Top Shot Selectors (2021-22): 1. Stephen Curry: +145 points 2. Kevin Durant: +112 points 3. Devin Booker: +98 points

Worst Shot Selectors: 1. Russell Westbrook: -89 points 2. ...

Defensive Impact

Measure how defenders affect shot quality:

Defensive Impact = Opponent xPts with Player - Opponent xPts without

Best Shot Contest Defenders: 1. Rudy Gobert: -0.08 xPts per shot contested 2. Bam Adebayo: -0.06 xPts 3. Draymond Green: -0.05 xPts

Real-Time Applications

  • Live shot quality display during broadcasts
  • Coaching feedback on shot selection
  • Player development tracking

Part 6: Limitations and Future Work

Limitations

  1. No shooter skill adjustment: Same xPts for Curry and average shooter
  2. Limited pre-shot actions: Don't capture full play development
  3. No fatigue/game state interaction: Early vs. late game may differ
  4. Tracking data availability: Not available for all levels

Future Improvements

  1. Add shooter-specific adjustments
  2. Incorporate play-type context
  3. Model shot fake and pump fake scenarios
  4. Include time-varying fatigue effects

Conclusion

Tracking data enables shot quality models that significantly outperform location-only baselines. Key factors include defender proximity, shooter movement, and touch time.
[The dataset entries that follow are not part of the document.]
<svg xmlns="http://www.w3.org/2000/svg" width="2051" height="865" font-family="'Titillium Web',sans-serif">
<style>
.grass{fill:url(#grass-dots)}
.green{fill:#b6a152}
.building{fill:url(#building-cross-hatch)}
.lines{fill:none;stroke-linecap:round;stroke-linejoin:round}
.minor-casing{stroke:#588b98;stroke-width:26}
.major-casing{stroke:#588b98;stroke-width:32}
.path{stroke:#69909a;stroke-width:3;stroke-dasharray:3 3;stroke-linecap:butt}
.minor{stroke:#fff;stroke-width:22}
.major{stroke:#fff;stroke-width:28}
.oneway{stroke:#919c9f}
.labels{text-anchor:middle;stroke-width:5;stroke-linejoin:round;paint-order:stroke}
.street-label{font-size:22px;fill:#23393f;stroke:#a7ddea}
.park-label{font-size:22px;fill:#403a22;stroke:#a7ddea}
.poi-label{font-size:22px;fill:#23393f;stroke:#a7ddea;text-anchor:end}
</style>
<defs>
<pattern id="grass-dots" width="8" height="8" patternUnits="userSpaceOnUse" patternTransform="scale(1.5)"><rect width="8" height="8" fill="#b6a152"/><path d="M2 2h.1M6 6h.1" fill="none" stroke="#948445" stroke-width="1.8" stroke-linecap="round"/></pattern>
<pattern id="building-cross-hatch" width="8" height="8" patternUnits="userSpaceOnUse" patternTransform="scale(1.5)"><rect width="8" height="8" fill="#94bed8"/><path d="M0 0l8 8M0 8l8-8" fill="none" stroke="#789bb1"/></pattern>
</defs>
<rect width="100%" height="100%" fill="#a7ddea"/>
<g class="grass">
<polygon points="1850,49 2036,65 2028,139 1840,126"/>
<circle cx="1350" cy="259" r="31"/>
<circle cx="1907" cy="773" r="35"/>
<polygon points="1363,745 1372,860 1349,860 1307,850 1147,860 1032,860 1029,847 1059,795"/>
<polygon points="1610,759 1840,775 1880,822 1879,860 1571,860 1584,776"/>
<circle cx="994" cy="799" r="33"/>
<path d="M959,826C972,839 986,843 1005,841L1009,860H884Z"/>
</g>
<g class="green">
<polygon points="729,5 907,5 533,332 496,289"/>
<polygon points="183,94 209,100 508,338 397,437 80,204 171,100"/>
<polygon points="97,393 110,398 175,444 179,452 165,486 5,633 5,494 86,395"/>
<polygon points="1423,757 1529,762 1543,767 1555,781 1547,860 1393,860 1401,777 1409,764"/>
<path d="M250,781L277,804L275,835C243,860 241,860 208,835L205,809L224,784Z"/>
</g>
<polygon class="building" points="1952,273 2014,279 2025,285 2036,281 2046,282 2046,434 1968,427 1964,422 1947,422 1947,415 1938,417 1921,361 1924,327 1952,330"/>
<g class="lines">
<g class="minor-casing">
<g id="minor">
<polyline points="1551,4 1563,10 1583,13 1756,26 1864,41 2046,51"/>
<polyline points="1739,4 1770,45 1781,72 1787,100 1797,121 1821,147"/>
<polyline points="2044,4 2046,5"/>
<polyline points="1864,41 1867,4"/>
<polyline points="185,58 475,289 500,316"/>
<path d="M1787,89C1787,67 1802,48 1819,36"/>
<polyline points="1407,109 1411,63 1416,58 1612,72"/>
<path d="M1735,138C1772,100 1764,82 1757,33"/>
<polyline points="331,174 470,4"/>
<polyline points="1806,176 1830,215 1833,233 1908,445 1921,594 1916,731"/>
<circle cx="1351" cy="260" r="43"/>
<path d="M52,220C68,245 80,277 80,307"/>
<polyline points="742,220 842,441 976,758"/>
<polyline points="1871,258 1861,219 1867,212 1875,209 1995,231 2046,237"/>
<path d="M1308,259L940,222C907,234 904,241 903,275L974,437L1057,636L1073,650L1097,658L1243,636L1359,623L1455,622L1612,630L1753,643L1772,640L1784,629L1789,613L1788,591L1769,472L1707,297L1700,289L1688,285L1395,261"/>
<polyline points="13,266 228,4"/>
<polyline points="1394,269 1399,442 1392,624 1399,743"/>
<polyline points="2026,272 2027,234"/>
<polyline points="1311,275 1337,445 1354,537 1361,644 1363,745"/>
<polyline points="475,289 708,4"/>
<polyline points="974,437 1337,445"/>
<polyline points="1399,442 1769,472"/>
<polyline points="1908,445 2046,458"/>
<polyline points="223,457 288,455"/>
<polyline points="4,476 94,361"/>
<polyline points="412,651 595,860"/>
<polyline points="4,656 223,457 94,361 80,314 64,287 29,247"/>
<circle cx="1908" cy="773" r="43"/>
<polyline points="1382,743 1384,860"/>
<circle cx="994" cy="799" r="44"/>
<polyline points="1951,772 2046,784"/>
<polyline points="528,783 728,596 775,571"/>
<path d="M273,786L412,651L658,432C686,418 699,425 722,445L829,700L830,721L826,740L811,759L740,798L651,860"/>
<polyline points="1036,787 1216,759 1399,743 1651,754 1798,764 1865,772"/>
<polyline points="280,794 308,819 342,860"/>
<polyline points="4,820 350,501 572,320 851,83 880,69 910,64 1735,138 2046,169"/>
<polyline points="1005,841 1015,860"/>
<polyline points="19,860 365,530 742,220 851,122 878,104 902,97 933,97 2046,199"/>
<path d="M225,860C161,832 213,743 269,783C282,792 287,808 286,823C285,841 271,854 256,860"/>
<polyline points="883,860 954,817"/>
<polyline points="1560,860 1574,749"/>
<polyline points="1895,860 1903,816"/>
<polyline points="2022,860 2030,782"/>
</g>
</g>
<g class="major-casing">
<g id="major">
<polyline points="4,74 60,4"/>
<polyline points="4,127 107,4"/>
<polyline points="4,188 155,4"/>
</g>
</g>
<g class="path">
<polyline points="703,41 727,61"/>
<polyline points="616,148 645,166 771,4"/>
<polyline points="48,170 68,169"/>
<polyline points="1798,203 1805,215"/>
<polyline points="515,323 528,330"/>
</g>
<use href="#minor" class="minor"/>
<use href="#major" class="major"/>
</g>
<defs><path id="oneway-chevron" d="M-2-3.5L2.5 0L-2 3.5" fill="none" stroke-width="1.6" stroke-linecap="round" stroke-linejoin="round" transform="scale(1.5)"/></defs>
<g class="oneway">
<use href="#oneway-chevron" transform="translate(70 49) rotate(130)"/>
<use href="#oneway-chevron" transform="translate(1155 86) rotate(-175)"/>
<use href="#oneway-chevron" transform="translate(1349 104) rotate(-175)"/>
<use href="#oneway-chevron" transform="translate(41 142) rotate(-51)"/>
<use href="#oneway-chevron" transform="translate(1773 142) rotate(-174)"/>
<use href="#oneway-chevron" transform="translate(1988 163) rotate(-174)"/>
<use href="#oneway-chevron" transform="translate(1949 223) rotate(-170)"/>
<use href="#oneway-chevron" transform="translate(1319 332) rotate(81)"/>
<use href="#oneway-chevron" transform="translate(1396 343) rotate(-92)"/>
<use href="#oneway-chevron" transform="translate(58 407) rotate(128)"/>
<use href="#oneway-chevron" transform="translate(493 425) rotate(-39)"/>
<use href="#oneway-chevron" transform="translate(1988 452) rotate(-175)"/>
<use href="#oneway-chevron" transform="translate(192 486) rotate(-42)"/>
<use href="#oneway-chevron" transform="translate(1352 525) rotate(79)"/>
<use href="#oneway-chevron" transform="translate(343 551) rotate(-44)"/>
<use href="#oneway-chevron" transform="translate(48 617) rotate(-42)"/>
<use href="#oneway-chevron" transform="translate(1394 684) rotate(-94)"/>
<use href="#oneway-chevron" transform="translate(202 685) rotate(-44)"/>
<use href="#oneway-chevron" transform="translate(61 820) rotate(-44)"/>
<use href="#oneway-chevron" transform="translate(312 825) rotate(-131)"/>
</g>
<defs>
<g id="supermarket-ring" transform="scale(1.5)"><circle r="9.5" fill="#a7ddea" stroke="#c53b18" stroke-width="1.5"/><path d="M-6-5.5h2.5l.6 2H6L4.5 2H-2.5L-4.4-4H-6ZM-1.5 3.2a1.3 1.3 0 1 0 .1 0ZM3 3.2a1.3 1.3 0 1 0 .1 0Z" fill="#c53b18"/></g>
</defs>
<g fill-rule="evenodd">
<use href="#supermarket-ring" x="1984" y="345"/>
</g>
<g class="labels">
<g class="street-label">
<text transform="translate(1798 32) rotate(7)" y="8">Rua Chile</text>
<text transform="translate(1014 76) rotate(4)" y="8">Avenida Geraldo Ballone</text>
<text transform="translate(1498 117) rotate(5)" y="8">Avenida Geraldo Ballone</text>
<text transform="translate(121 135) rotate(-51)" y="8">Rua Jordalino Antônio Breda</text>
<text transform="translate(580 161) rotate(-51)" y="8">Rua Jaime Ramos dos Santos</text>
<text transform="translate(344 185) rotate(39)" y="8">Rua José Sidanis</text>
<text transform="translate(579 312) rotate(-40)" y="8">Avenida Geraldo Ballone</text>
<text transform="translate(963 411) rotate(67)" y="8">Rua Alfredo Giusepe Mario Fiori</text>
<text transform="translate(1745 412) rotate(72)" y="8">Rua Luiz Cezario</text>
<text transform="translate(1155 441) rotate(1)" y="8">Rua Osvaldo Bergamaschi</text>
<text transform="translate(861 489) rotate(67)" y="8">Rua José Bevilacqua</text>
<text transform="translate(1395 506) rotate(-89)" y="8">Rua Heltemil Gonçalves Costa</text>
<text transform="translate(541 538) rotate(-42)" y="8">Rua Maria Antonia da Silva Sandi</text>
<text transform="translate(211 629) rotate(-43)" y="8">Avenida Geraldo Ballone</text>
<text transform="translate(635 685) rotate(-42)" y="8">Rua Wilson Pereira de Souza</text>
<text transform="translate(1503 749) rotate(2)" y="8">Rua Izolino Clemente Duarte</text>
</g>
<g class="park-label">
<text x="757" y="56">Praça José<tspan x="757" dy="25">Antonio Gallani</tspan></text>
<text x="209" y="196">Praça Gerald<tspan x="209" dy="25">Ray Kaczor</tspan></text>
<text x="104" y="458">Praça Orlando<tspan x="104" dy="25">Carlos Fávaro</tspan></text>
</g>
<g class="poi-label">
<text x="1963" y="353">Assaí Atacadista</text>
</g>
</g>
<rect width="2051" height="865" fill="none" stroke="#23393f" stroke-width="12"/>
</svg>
These models have practical applications for shot selection analysis, defensive evaluation, and real-time broadcasting.

Exercises

Exercise 1

Calculate the expected points for the following shots using a simplified model: - 15-foot jumper, open (4+ feet from defender) - 15-foot jumper, contested (2 feet from defender) - 3-pointer, catch-and-shoot, open - 3-pointer, off-dribble, contested

Exercise 2

Design features to capture "shot difficulty" that aren't already included in the model.

Exercise 3

How would you modify this model for college basketball where tracking data is less available?